CAIRO — A French teenager killed in a bombing at a landmark Cairo bazaar was on a school trip with several dozen classmates, many of whom were wounded, the mayor of her hometown said today.
Sunday night’s explosion from a homemade bomb hit the busy main square of the sprawling Khan el-Khalili market, which was packed with tourists, including the French high school tour group. The 17-year-old girl from a Paris suburb was killed, and at least 24 people were wounded, most of them French students.
The girl, whose name has not been released, was on a trip with 41 other teenage students, said Patrick Balkany, mayor of her hometown, Levallois-Perret, a suburb on Paris’ northwest edge.
The students were nearing the end of their trip when the attack occurred, Balkany told RTL radio today. He said some of the students had serious wounds, and other students suffered psychological shock from the “horror” of the experience.
“We are faced with a dreadful drama,” Balkany said.
France’s prime minister, Francois Fillon, denounced what he called an “odious attack.”

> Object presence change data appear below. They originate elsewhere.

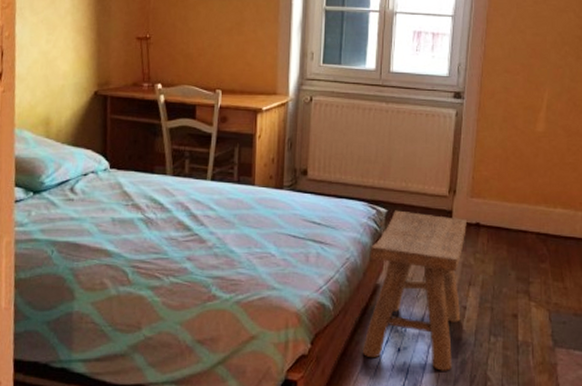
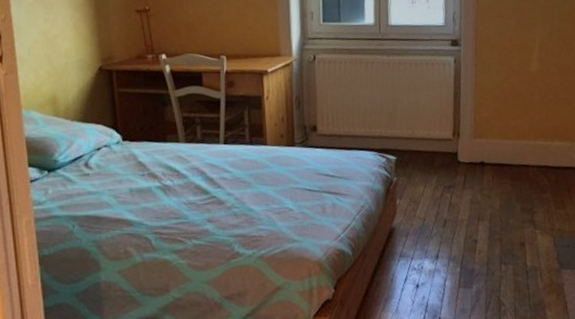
stool: present [362,210,467,371] -> none [383,156,472,301]

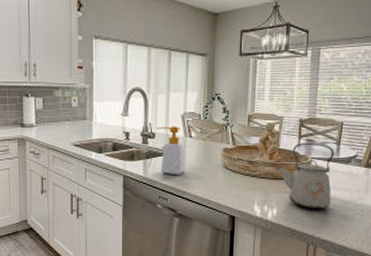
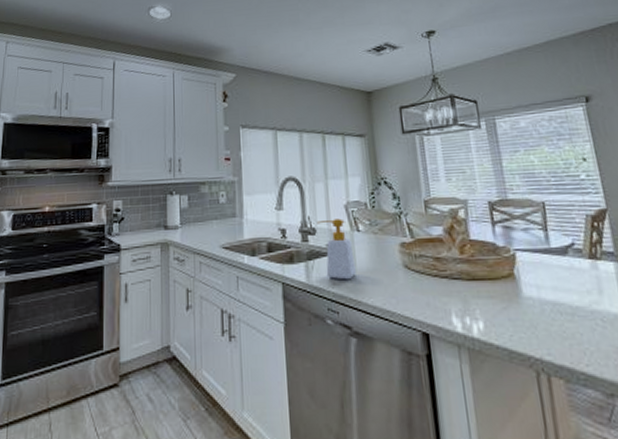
kettle: present [276,142,334,209] -> none [471,229,556,320]

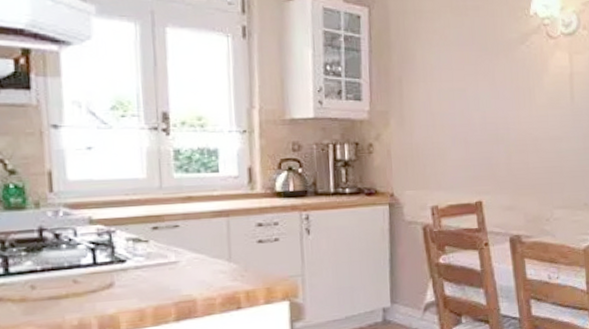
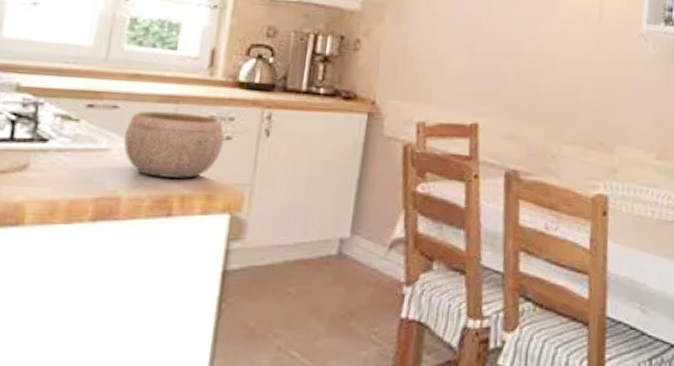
bowl: none [188,223,273,279] -> present [123,111,224,178]

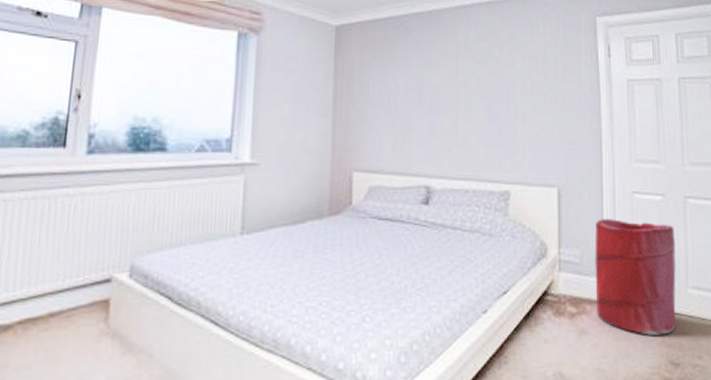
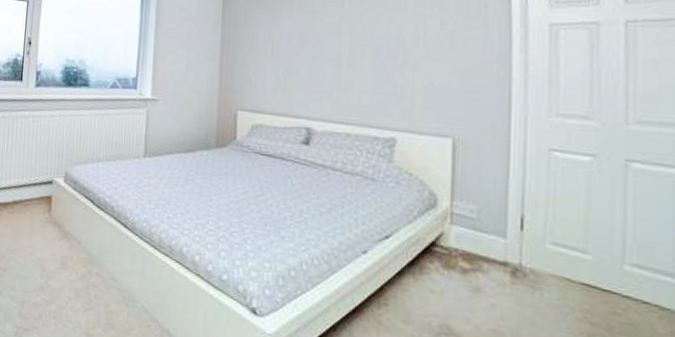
laundry hamper: present [594,219,676,335] -> none [495,175,609,311]

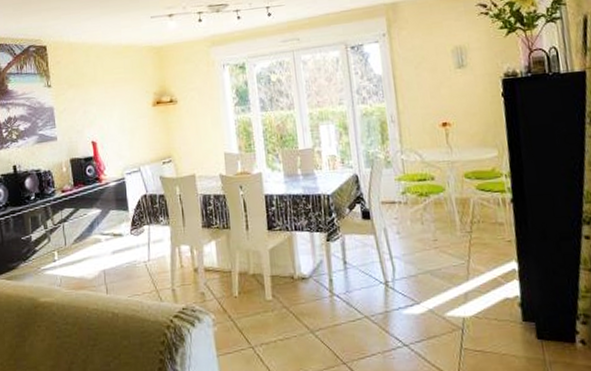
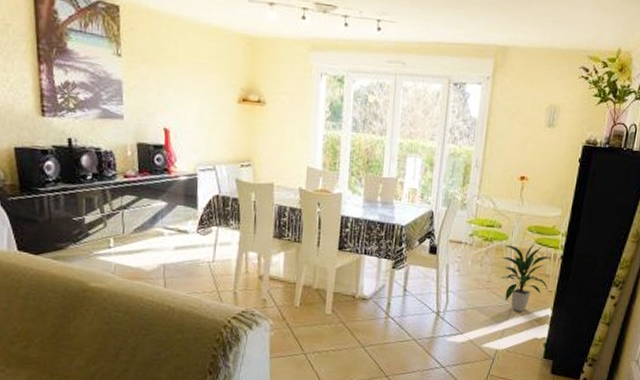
indoor plant: none [441,190,507,270] -> present [500,243,552,312]

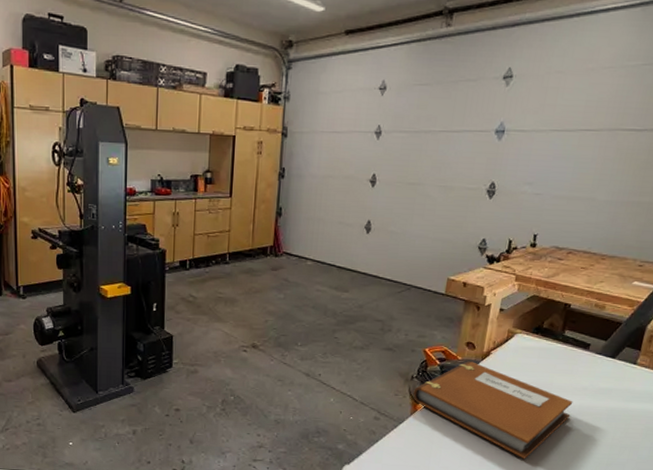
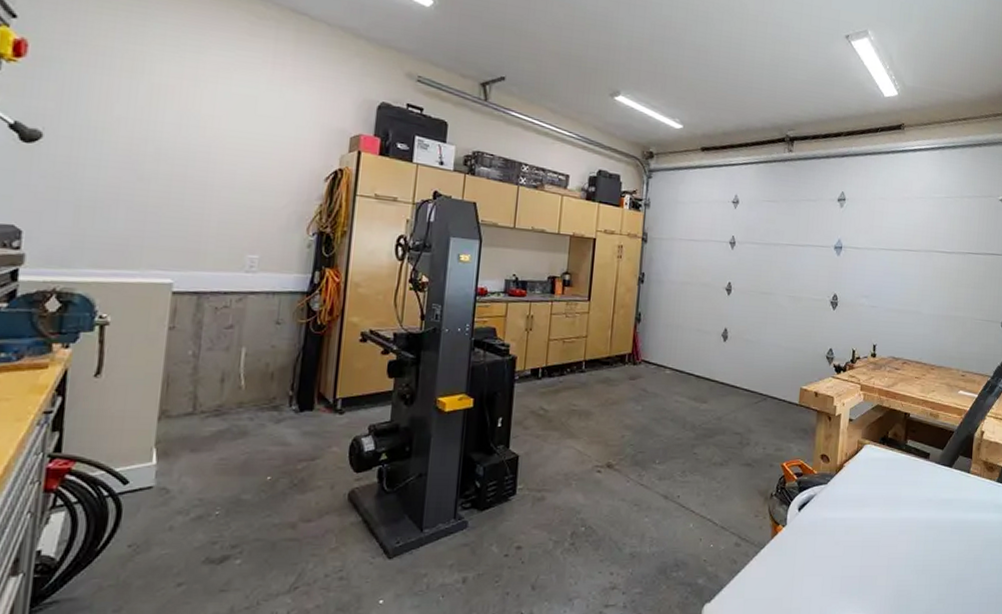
notebook: present [413,361,573,459] -> none [773,475,921,581]

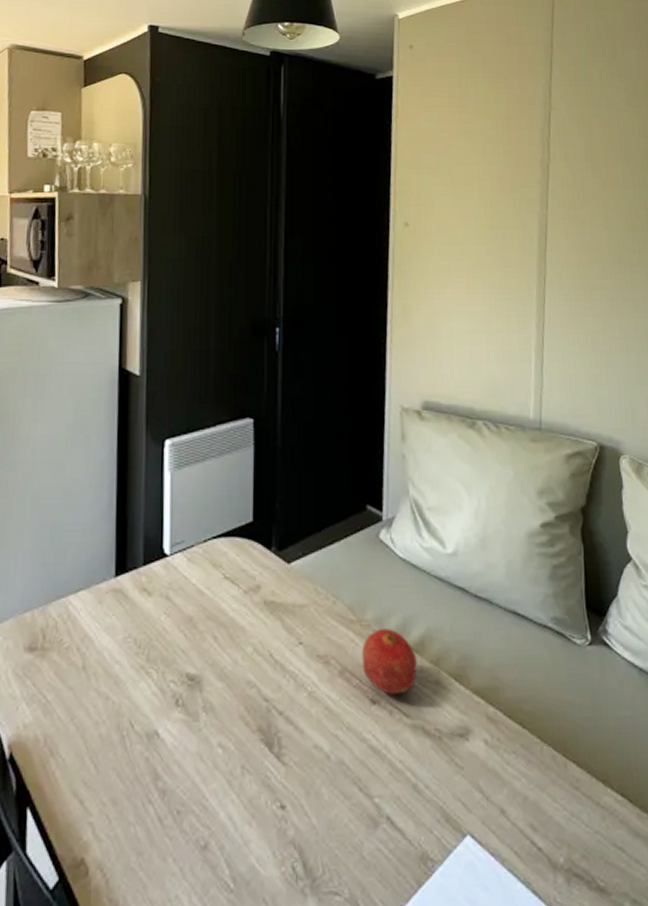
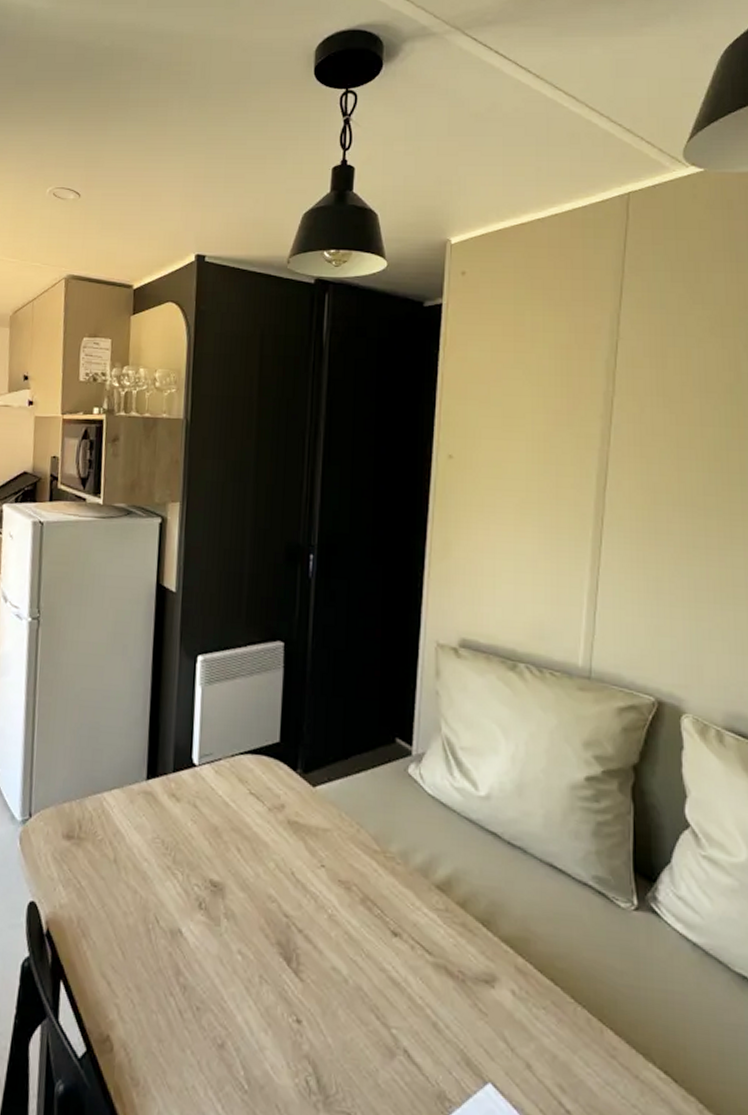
fruit: present [361,628,417,695] -> none [384,862,442,931]

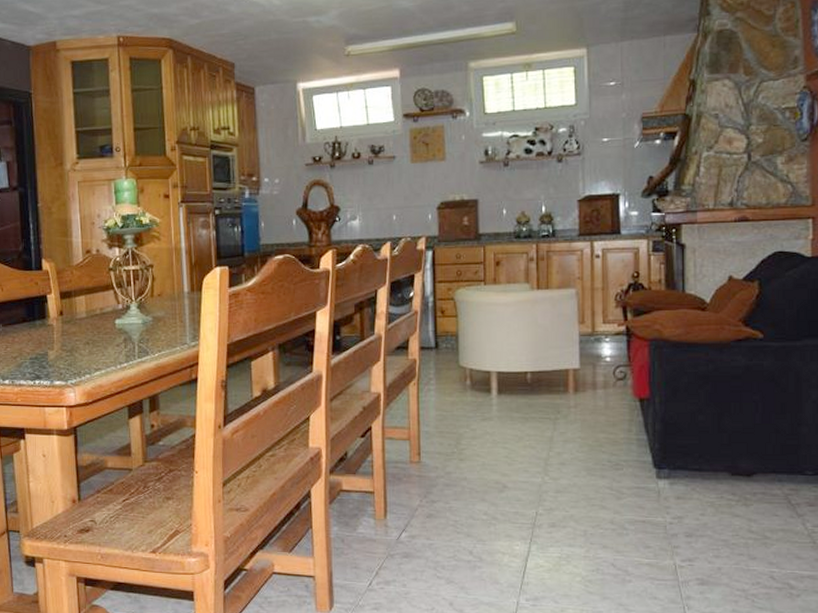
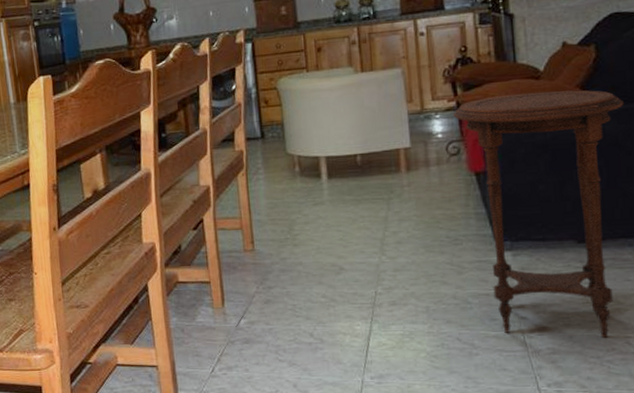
side table: none [623,323,782,571] -> present [453,90,624,338]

“There are people who want to destabilize Egypt, which is one of the moderate countries in the region,” Fillon told journalists in Paris. “It is an illustration of the violence that we must eradicate.”
There was no immediate claim of responsibility for the bombing. Islamic extremists have in the past attacked tourists in an attempt to hurt Egypt’s biggest source of income. Sunday’s attack — the first on tourists in three years — comes as the tourist industry is already suffering under the global financial crisis, which has meant fewer visitors to the country.
The Khan el-Khalili, is a 650-year-old bazaar of narrow, winding alleys. Dotted with old mosques and Islamic monuments and shops, it is one of the top tourist spots in Cairo, often crowded with foreigners coming to shop and hang out in its numerous cafes. In April 2005, a suicide bomber in the market killed himself, two French citizens and an American.
Sunday’s bomb was packed with TNT and explosive black powder, said Egypt’s state-run news agency, MENA. A government statement said it was placed under a bench in a busy square in front of one of Cairo’s most revered shrines, the Hussein mosque. Some security officials, however, said the explosive had been thrown into the square, and it was unclear which version was correct.
Security officials said three people were in custody. Authorities safely detonated a second bomb that was found. The officials spoke on condition of anonymity because they were not authorized to talk to the press.
Among the wounded were 19 French youths, a German, three Saudis and an Egyptian, according to a hospital report. Three French teenagers remained in the intensive care unit today. One had a lung injury, another broken legs and the third suffered a ruptured ear drum.
One of the injured Saudis said he and his two friends were heading toward the Hussein mosque when the blast went off behind them.
“The minute we stepped out of the taxi and walked a few steps, an explosion rocked the area,” said Mohammed Behees, a 31-year-old teacher from Riyadh who was injured by shattered glass.
Egypt fought a long war with Islamist militants in the 1990s, culminating in a massacre of more than 50 tourists in Luxor in 1997. The rebels were largely defeated, and there have been few attacks since then in the Nile valley.
But from 2004 to 2006, a string of bombings against resorts in the Sinai Peninsula killed 120 people, including in the Sinai’s main resort of Sharm el-Sheik.
Still, tourism has proven resilient after those attacks, with foreigners still pouring in for Egypt’s resorts and antiquity. Tourism brought in $10.8 billion in fiscal 2007-2008, making it Egypt’s top money earner.
Sunday’s attack as well is likely to have little long-term impact, said officials at tour operator Travco Group and analysts at Cairo-based investment banks EFG-Hermes and Beltone Financial.
More damaging is the world economic meltdown, which is making many in Egypt’s prime European markets decide to stay home rather than travel for vacation. Tourist arrivals are expected to decline by 18 percent in 2009 to roughly 10.5 million visitors, EFG-Hermes said.